▸ **REQUIRED WORK**: In full and without change, retype the records.

▸ **SOURCE MATERIAL**:
= Beginning of Section =
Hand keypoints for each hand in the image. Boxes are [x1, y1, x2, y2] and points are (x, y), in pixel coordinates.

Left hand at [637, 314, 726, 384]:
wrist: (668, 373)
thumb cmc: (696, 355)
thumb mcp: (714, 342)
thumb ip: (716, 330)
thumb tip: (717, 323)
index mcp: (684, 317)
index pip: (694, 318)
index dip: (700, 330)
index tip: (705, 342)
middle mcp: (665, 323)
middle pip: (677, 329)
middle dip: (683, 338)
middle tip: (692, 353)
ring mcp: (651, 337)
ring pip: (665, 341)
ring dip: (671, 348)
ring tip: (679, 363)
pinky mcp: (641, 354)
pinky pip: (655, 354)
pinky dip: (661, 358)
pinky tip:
= End of Section =
▸ **SOLVED EXERCISE**:
Hand keypoints for each hand in the image. Boxes are [x1, y1, x2, y2] and points are (x, y), in pixel coordinates.

Left hand at [637, 314, 726, 384]:
wrist: (668, 373)
thumb cmc: (696, 355)
thumb mcp: (714, 342)
thumb ip: (716, 330)
thumb tip: (717, 323)
index mcp: (684, 317)
index pip: (694, 318)
index dip: (700, 330)
index tip: (705, 342)
middle mcp: (665, 323)
middle pip: (677, 329)
middle dip: (683, 338)
middle tip: (692, 353)
ring mcp: (651, 337)
ring pip: (665, 341)
ring dip: (671, 348)
ring tip: (679, 363)
pinky mcp: (641, 354)
pinky pip: (655, 354)
pinky dip: (661, 358)
pinky tip:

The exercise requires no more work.